Considering Supplementary Budget: Pay Close Attention to Market to Finalize Scale

The turmoil over Iran is certain to continue. Prime Minister Sanae Takaichi’s announcement that she will consider compiling a supplementary budget — an issue on which she had previously taken a cautious stance — was likely made in light of this reality.

However, the benchmark long-term interest rate has already risen, and a sense of alarm about fiscal deterioration is growing. It is crucial for the government and the ruling parties to pay close attention to market concerns as they finalize the scale, details and funding sources of the budget.

At a liaison meeting of the government and the ruling parties, the prime minister announced that a supplementary budget for fiscal 2026 would be considered and instructed the ruling parties to formulate specific details. “We will respond as necessary in a timely manner to ensure that the public’s livelihoods are not disrupted,” Takaichi said.

The government has been pouring massive funds into subsidies for gasoline and other fuel costs since March, but it had been argued that funds could run out as early as June as a result of drawing down reserve funds and the government’s discretionary reserve.

Furthermore, the government’s decision to implement subsidies for electricity and gas bills during the summer months of July through September likely made the compilation of a supplementary budget unavoidable.

Supplementary budgets are normally compiled in autumn. In recent years, the government has only started compiling such a budget before summer in 2020 during the COVID-19 pandemic and in 2022 during the Ukraine crisis. The latest move is an unusually early start.

Anxiety over the energy crisis is growing among members of the public, so it is important to respond swiftly.

However, the sharp rise in the benchmark long-term interest rate — driven by expectations of expansionary fiscal policy and an increase in government bond issuance — is a cause for concern.

A year ago, the long-term interest rate was in the mid-1% range, but it reached 2.5% at the end of April.
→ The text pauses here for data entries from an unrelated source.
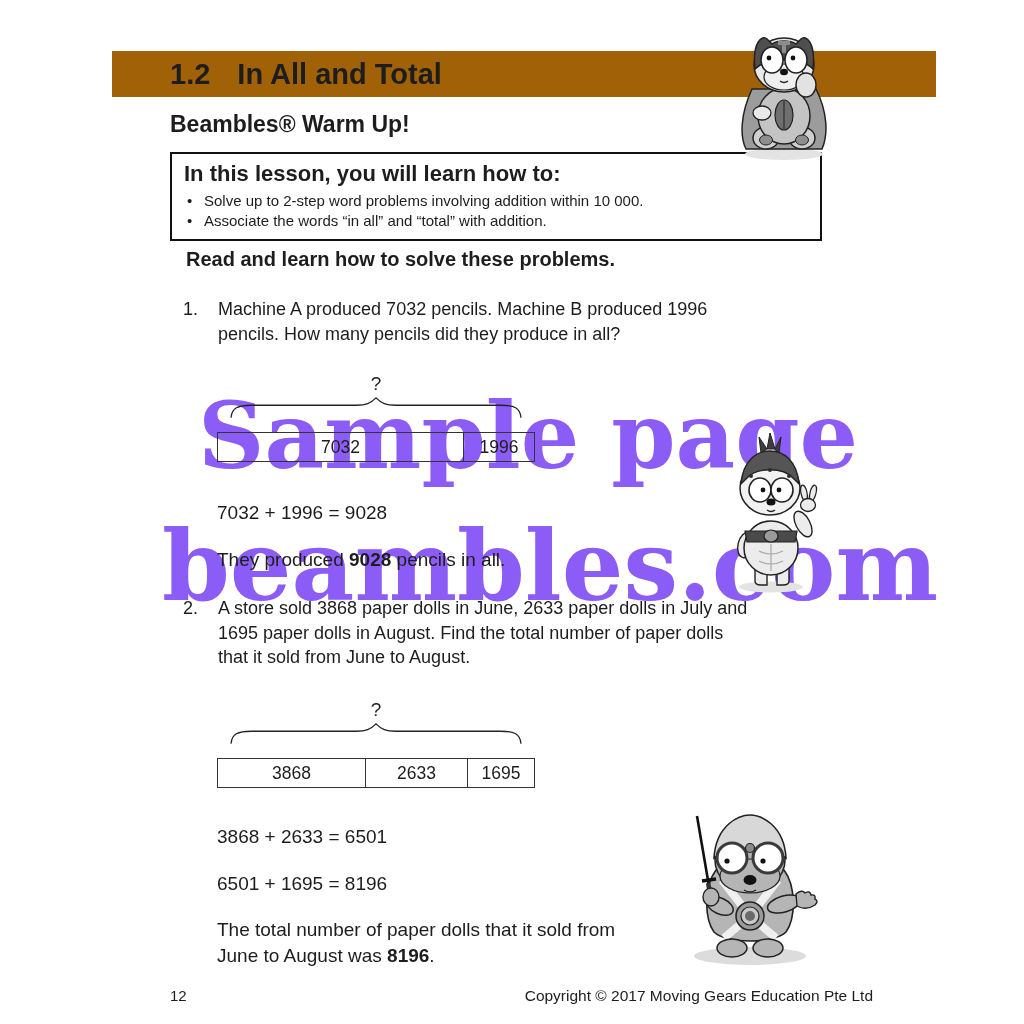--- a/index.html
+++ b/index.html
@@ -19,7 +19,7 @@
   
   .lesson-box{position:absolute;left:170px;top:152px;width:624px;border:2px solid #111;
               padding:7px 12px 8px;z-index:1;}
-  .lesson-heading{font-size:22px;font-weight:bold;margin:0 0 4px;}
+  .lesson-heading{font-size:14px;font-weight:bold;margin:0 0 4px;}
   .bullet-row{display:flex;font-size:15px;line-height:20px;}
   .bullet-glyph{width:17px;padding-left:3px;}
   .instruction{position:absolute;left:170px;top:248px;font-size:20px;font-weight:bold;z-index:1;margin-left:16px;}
On Monday, the rate surged to 2.8% at one point, a level not seen in about 29½ years.

Rising interest rates not only increase the financial burden on businesses and households and negatively impact the economy, but they also significantly increase interest payments on government bonds and undermine the flexibility of fiscal policy.

To gain the market’s confidence in fiscal management, it is necessary to assess the effectiveness of the budget, to ensure that its scale does not expand unnecessarily and to clearly express when subsidies will be ended.

The subsidies for electricity and gas bills, which began in 2023, have been extended repeatedly. Some are also saying that it is problematic to provide subsidies uniformly to everyone, including the wealthy. The government will carefully narrow down the scope and scale of subsidies.

The subsidy program that has been keeping gasoline prices at around ¥170 per liter is problematic in many aspects. The need to save energy is growing due to the prolonged Middle East crisis, but holding down gasoline prices actually increases demand. A phased reduction plan should also be considered.

Relying too readily on the issuance of deficit-covering government bonds for funding could lead to rising interest rates and the depreciation of the yen, potentially exacerbating inflation. Careful consideration is required to find fiscal resources.